Il ministro della Salute, Roberto Speranza, riconosce che ci stiamo addentrando in una stagione complicata, ma si dice allo stesso tempo ottimista: “Non ho  mai abbassato la guardia e sono preoccupato anche ora. L’autunno non sarà facile e ritengo vada gestito con la massima cautela. Eppure sono ottimista, vedo la luce in fondo al tunnel. Nel giro di alcuni mesi avremo risultati incoraggianti sia per le cure che per i vaccini. Ora dobbiamo resistere”, afferma in un colloquio con il Corriere della Sera.

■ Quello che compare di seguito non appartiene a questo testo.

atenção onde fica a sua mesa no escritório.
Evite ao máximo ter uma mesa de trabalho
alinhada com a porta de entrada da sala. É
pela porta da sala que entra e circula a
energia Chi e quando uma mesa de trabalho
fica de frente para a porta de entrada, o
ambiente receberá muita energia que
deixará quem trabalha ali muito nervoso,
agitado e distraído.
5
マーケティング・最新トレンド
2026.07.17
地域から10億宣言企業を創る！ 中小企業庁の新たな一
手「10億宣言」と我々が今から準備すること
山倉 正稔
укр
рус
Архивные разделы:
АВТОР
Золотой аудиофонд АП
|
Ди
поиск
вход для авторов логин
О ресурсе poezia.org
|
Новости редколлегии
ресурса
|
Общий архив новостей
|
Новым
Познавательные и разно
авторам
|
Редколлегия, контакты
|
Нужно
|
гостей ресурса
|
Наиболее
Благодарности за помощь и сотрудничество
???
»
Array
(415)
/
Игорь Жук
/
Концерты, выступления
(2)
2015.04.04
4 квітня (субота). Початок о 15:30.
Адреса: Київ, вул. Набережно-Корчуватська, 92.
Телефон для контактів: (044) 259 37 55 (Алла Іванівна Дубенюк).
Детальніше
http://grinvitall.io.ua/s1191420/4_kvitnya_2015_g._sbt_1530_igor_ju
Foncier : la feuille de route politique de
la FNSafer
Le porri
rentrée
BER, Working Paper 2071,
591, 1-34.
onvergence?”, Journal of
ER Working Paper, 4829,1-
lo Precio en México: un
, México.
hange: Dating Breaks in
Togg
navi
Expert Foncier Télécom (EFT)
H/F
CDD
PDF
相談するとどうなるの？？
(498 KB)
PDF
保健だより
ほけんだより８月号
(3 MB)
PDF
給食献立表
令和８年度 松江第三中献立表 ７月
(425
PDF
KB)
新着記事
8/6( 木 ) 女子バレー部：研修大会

Secondo Speranza si tratta di resistere fino a quando non verrà trovato un vaccino contro il coronavirus. Fino ad allora, sottolinea, è importante “tenere altissimo il livello di attenzione”. E anticipa: “Non so quale sarà il giorno e quale il vaccino giusto ma penso che il traguardo non sia troppo lontano. Il contratto con AstraZeneca prevede le prime dosi a fine anno”. Quindi commenta: “Quando il vaccino arriverà il problema sarà decidere a chi darlo. All’inizio ne avremo poche dosi, due o tre milioni. La mia proposta è che sia gratuito e che arrivi prima agli operatori sanitari e agli anziani con patologie, in particolare nelle Rsa”.

Il ministro afferma anche il quadro italiano sia molto diverso da quello di altri Paesi europei, alle prese con vere e proprie seconde ondate, e sostiene che non ci saranno nuovi lockdown: “Non è nostra intenzione fermare di nuovo il Paese. Abbiamo investito molte risorse e rafforzato il Servizio sanitario nazionale. Non chiudiamo, anzi riapriamo le scuole”.

Proprio sulle scuole, tema caldissimo in questi giorni vicini alla riapertura, assicura: “Ci sono le condizioni  per riaprire in sicurezza tutte le scuole a settembre. Le linee guida approvate all’unanimità con Regioni, Province e Comuni ci dicono cosa fare in presenza di positivi o focolai. Il Paese deve fare ancora passi avanti e riaprire la scuola è la cosa più importante”. E dice basta “con la campagna elettorale sulla scuola”. La riapertura, prosegue, deve essere “una grande sfida di tutta la comunità nazionale”.